Türkiye’deki organize sanayi bölgelerinin en çok kafa yorduğu konulardan biri olan fabrika atıkları ve sonrasında yapılan arıtmayla ilgili yeni bir çalışma yapılıyor. Uşak, Bursa, İzmir, Aydın, Manisa, Adana, Sakarya, İstanbul ve Ankara’daki OSB’lere yol gösterici olacak çalışmayla atıklardan 35 farklı hammadde potansiyeli bulunuyor ve farklı sektörlerde kullanımının önü açılıyor. Adana Hacı Sabancı Organize Sanayi Bölgesi'nde (AOSB) faaliyet gösteren 24 tesisin atığında, sanayinin kullanabileceği 35 farklı ham madde potansiyelinin bulunduğu tespit edildi.
HABERİN FOTOĞRAFLARI İÇİN TIKLAYIN
Sanayi ve Teknoloji, Çevre, Şehircilik ve İklim Değişikliği, Enerji ve Tabii Kaynaklar bakanlıkları, Türk Standartları Enstitüsü ve 5 üniversitenin katılımıyla, Türkiye'deki OSB'lerin eko-endüstriyel park olması amacıyla çalışma başlatıldı.Bu kapsamda Adana'daki AOSB pilot bölge seçildi. Buradaki 22 firmaya ait 24 tesisin atığı, enerji tüketimi ve su kullanımı incelendi. Çalışma sonucunda, OSB'nin atığında endüstrinin kullanabileceği 35 farklı ham madde potansiyelinin bulunduğu belirlendi. Ham maddelerin arasında en çok çay posası, çay lifi, meyve küspesi ve sebze atıkları, çinko külü, tufal, kağıt, karton, alçı taşı, tekstil atıkları ve plastik atıklar yer aldı. Bu ham maddelerin tarım, inşaat, enerji ve kimya sektöründe kullanılma durumlarının yüksek olduğu belirtildi.

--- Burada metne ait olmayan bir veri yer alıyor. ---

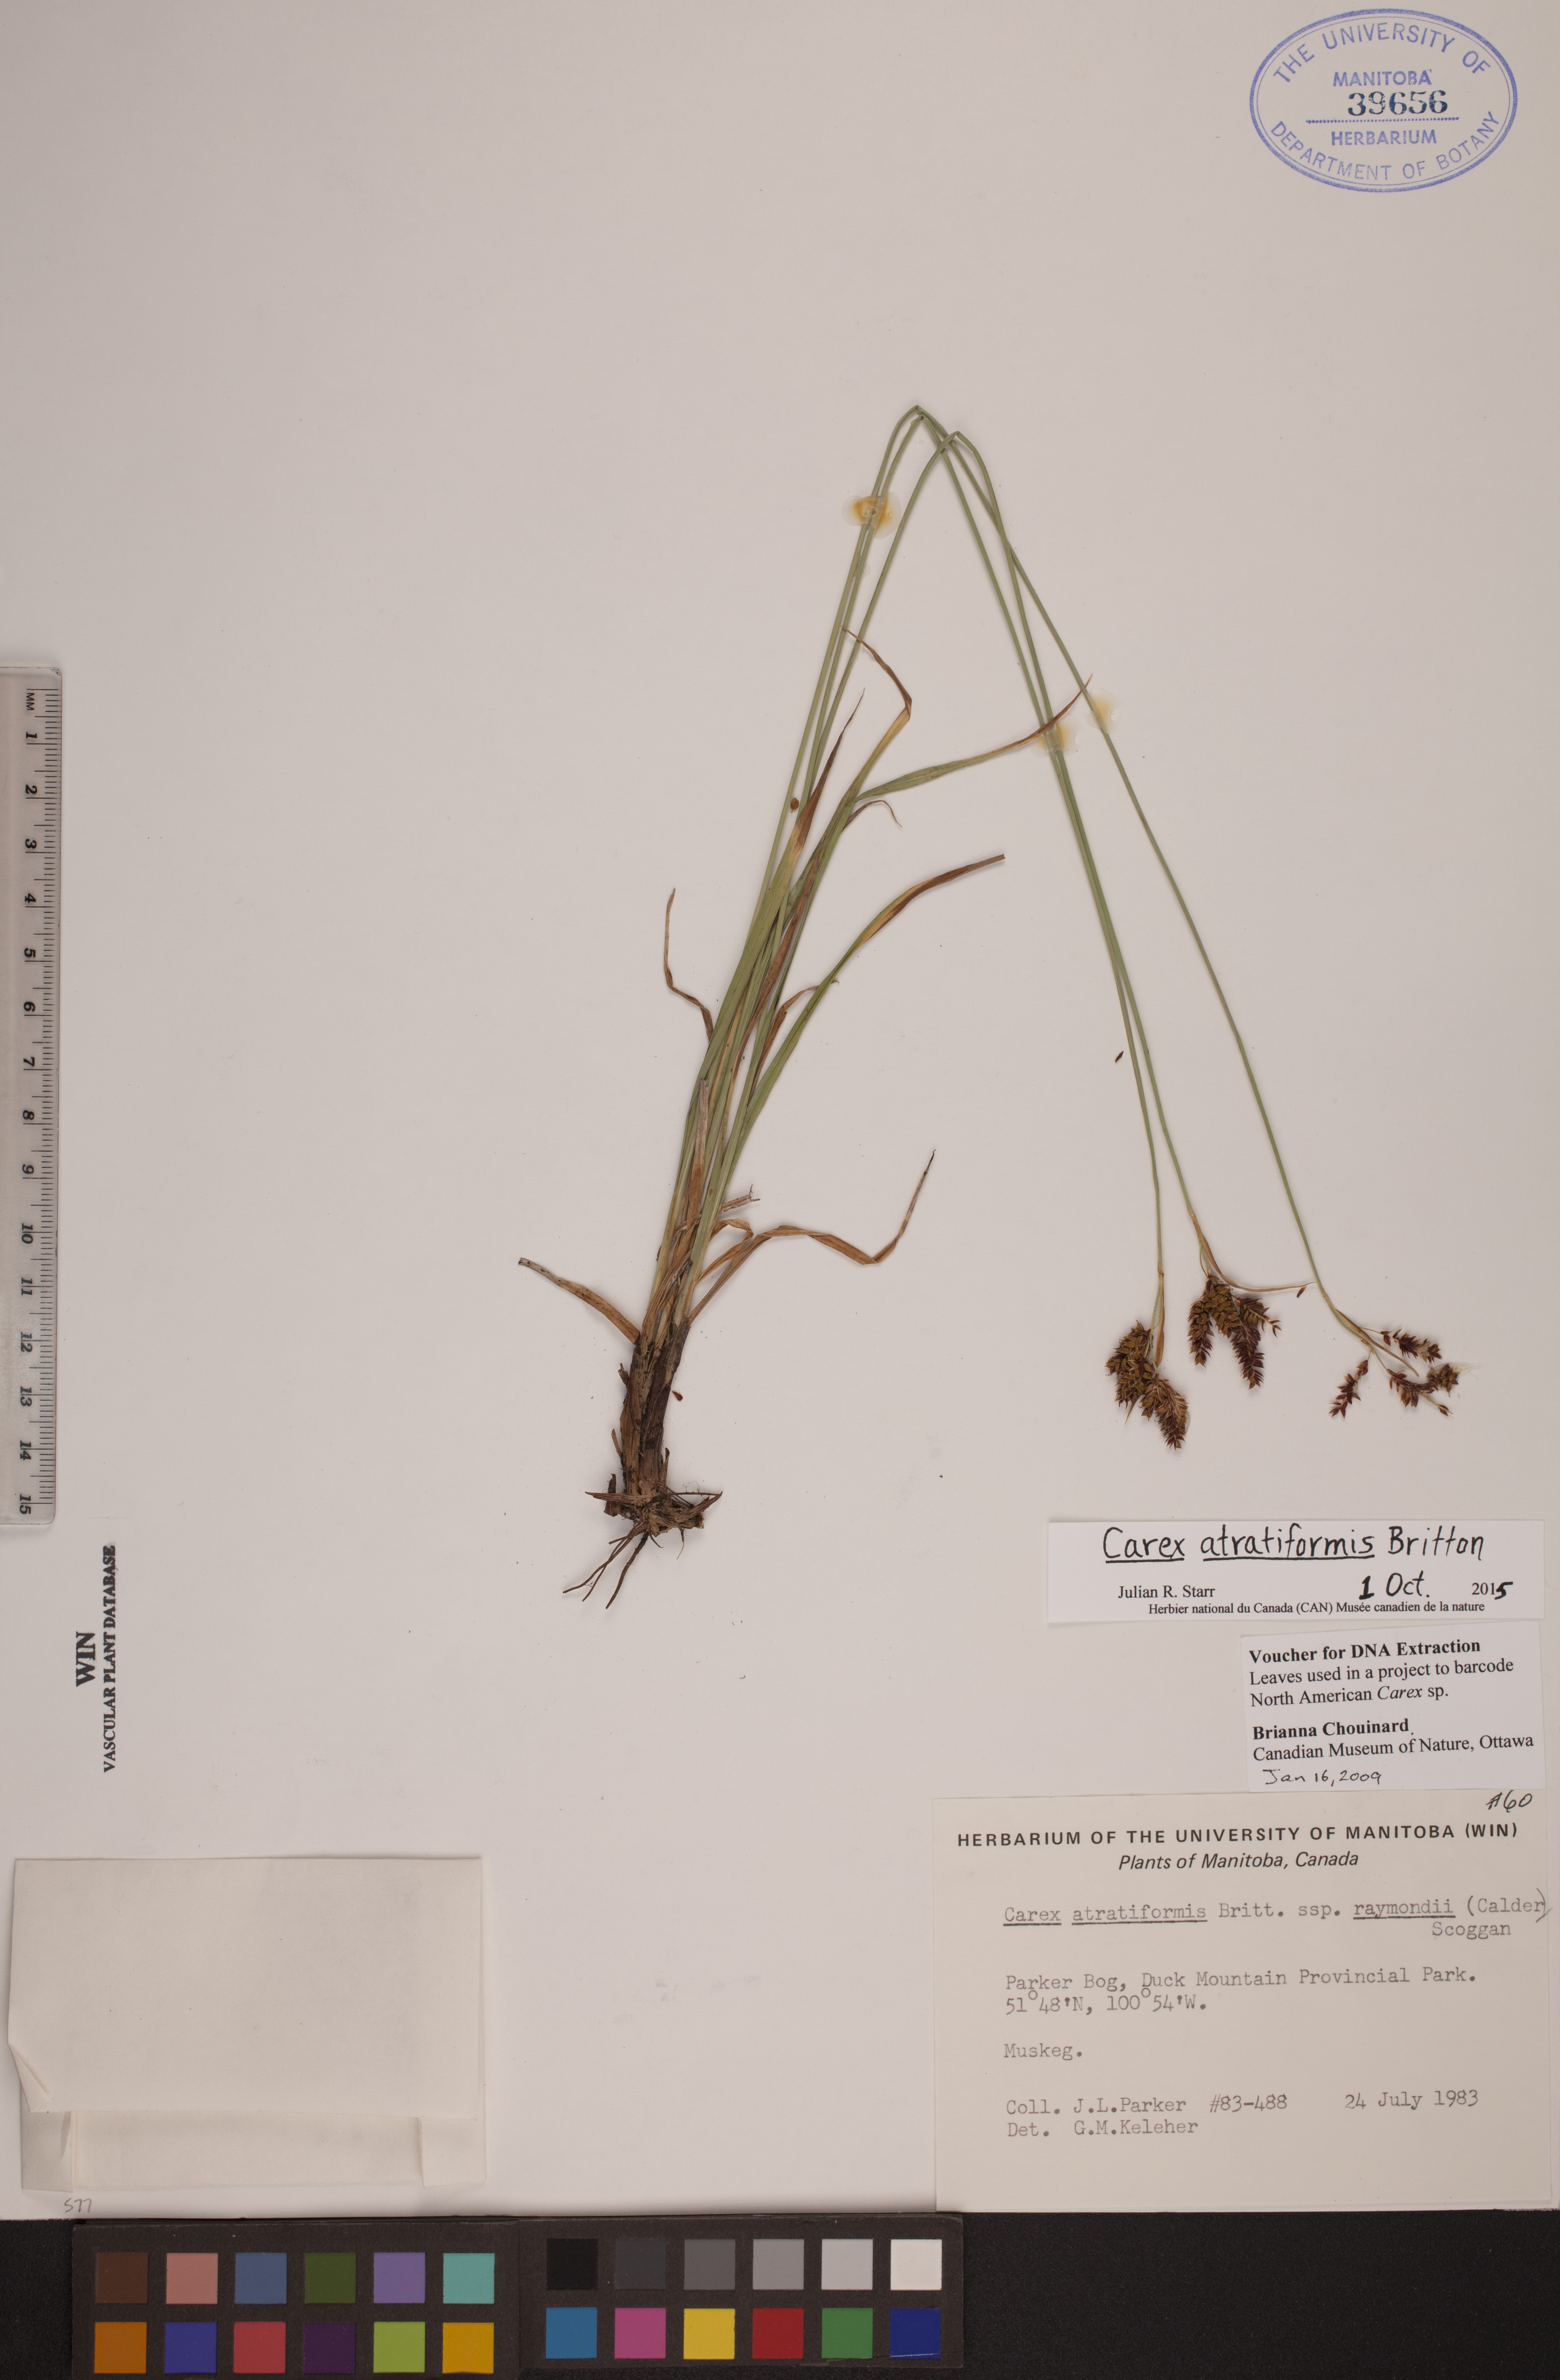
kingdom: Plantae
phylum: Tracheophyta
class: Liliopsida
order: Poales
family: Cyperaceae
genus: Carex
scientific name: Carex atratiformis
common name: Black sedge
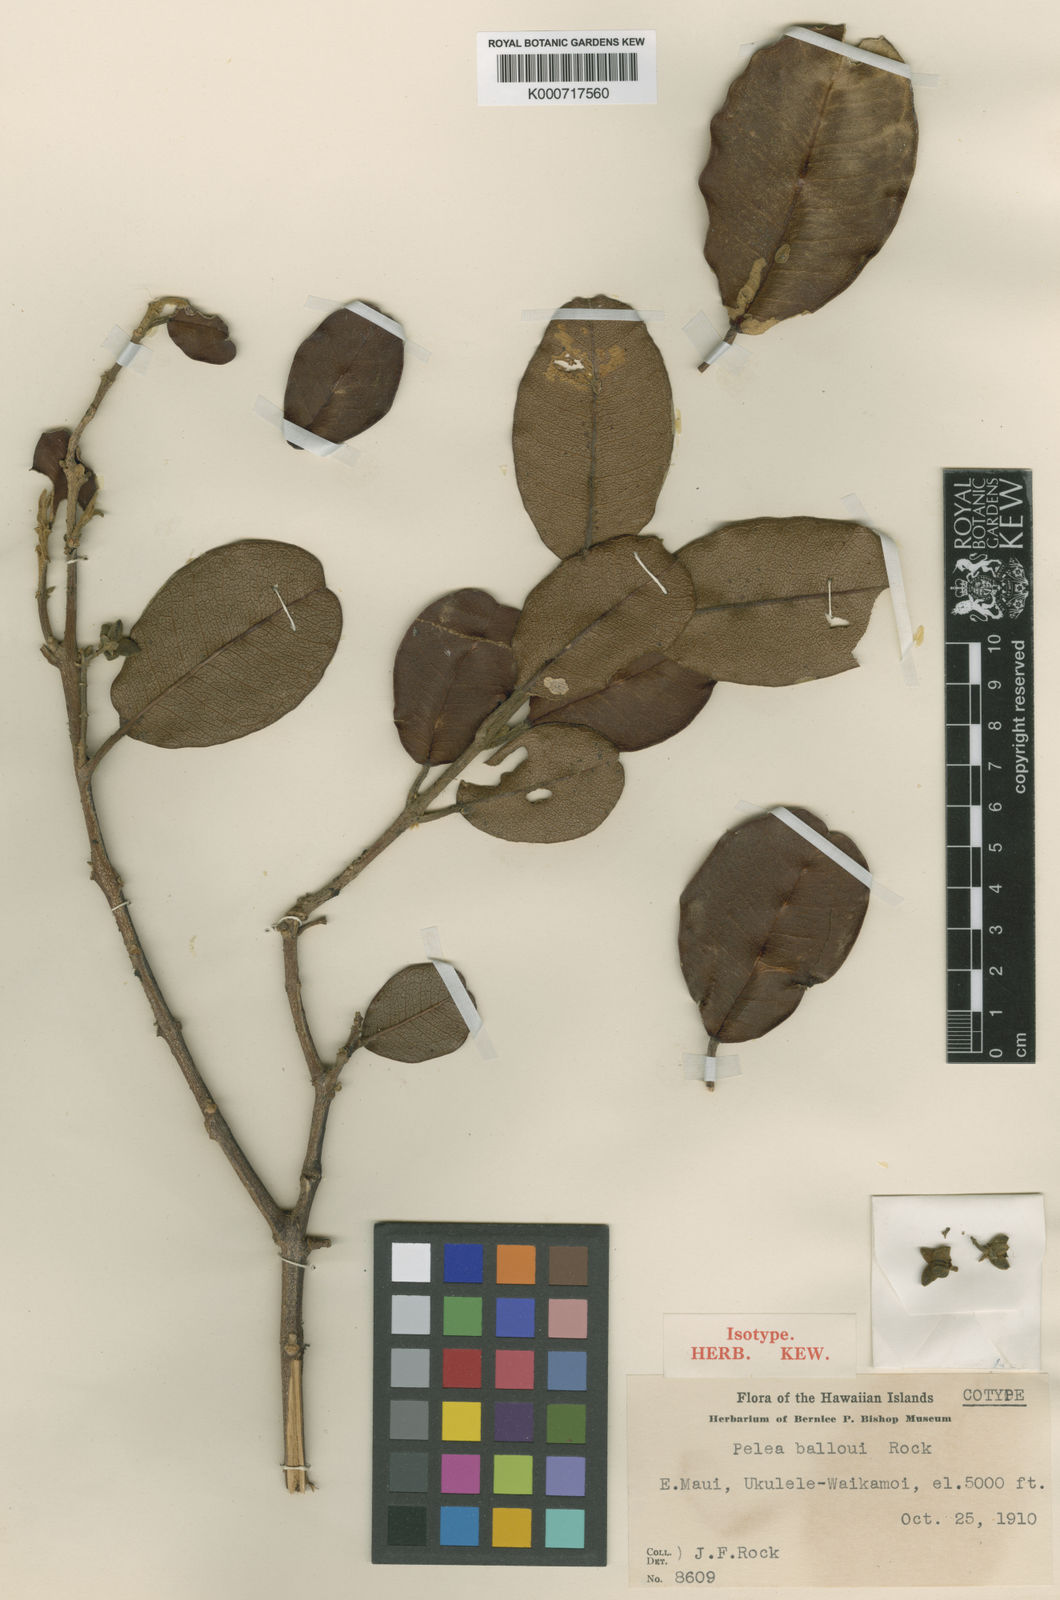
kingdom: Plantae
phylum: Tracheophyta
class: Magnoliopsida
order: Sapindales
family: Rutaceae
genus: Melicope
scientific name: Melicope balloui
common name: Rock pelea
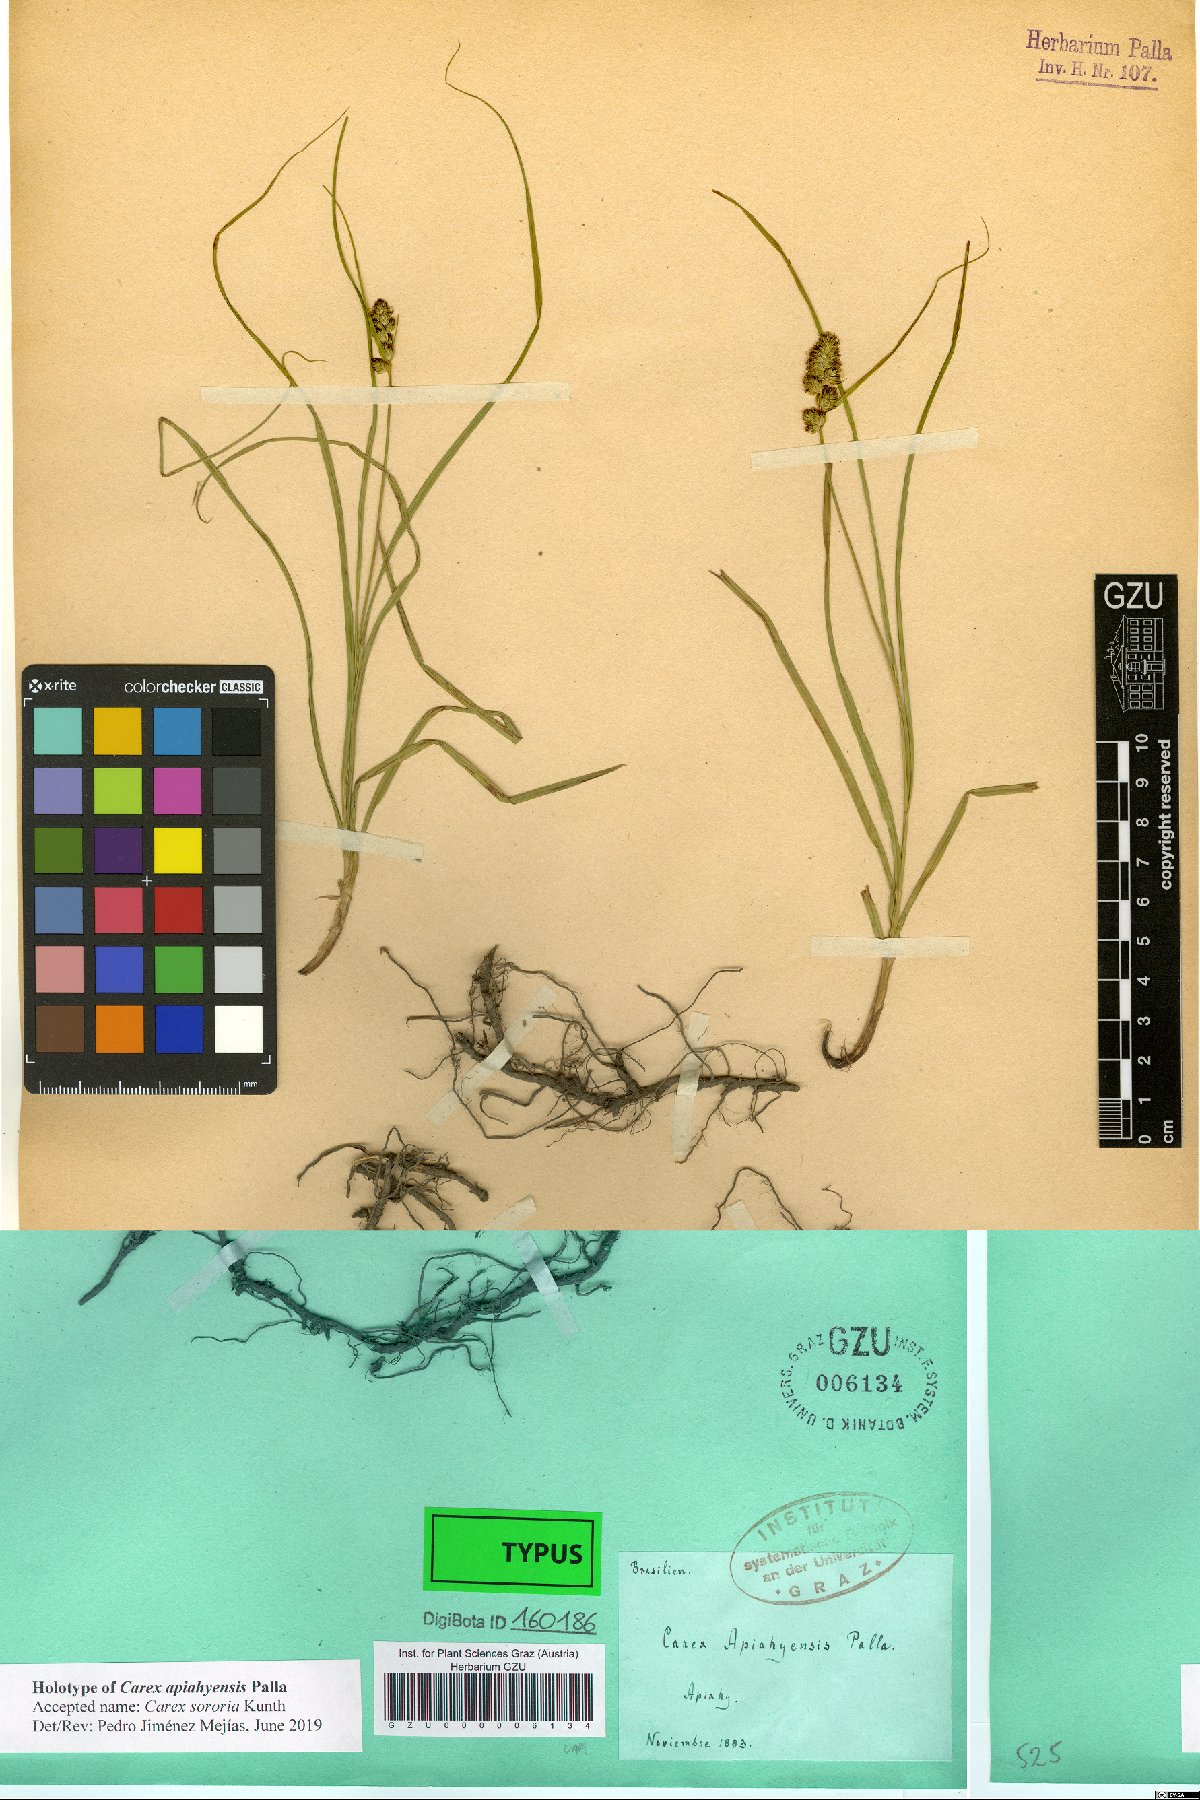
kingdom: Plantae
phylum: Tracheophyta
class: Liliopsida
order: Poales
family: Cyperaceae
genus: Carex
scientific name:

Bu 24 tesisin atığının başka firmalarca değerlendirilmesi halinde yıllık 224 bin 640 ton ham madde tasarrufunun sağlanabileceği kaydedildi.
KAYNAKLARIN VERİMLİ KULLANIMI ÇEVREYE VERİLECEK ZARARLARI AZALTIYOR
Projenin döngüsel ekonomi ve endüstriyel simbiyoz iş paketi sorumlusu İzmir Yüksek Teknoloji Enstitüsü Mühendislik Fakültesi Çevre Mühendisliği Bölümü Dr. Öğr. Üyesi Mehmet Ali Küçüker, kaynakların dikkatli kullanılmasının dünya ve insanlık için önemli olduğunu söyledi. Dünya Limit Aşım Günü'nün geçen sene 1 Ağustos'a denk geldiğini, yani dünyanın 2024 doğal kaynaklarını geçen yıl 1 Ağustos'ta tükettiğini hatırlatan Küçüker, yılın kalan zamanında 2025'in kaynaklarının kullanıldığını belirtti.
Küçüker, kaynakların verimli kullanımının çevre üzerinde olumsuz etkileri azalttığını vurgulayarak, atıklardan elde edilen ham maddeler sayesinde karbondioksit salınımının da azaldığını dile getirdi.
DÜNYADAKİ EN BÜYÜK KARBONDİYOKSİT EMİSYONU HAM MADDE ÜRETİMİ SIRASINDA GERÇEKLEŞİYOR
Endüstriyel simbiyozun, bir fabrikanın veya bir işletmenin atıklarının başka bir fabrikanın ham maddesi olarak değerlendirmesi veya o fabrikanın bir olanağının başka bir firma tarafından kullanılabilmesi anlamına geldiğini ifade eden Küçüker, şöyle konuştu: "Atıkların başka bir fabrikanın ham maddesi olarak kullanılmasıyla daha az ham madde ihtiyacı doğacaktır ve bundan dolayı dünyadaki kaynaklarımız daha az kullanılacaktır. Projemizde 22 firma içerisinde yaptığımız çalışmalar sonucunda 35 endüstriyel simbiyoz örneği tespit ettik. Bu 35 endüstriyel simbiyoz eğer gerçekleşmiş olsaydı yaklaşık 225 bin ton ham madde kullanımında azalma sağlanabilecekti. Firmalarımızla bunları paylaştık, gerekli altyapıları oluşturacaklar. Ham madde üretilirken çok fazla enerji tüketiliyor. Dünyadaki en büyük karbondioksit emisyonları ham madde üretimi sırasında gerçekleşiyor." Küçüker, projede elde ettikleri verileri ilgili bakanlık ve kurumlarla paylaştıklarını sözlerine ekledi.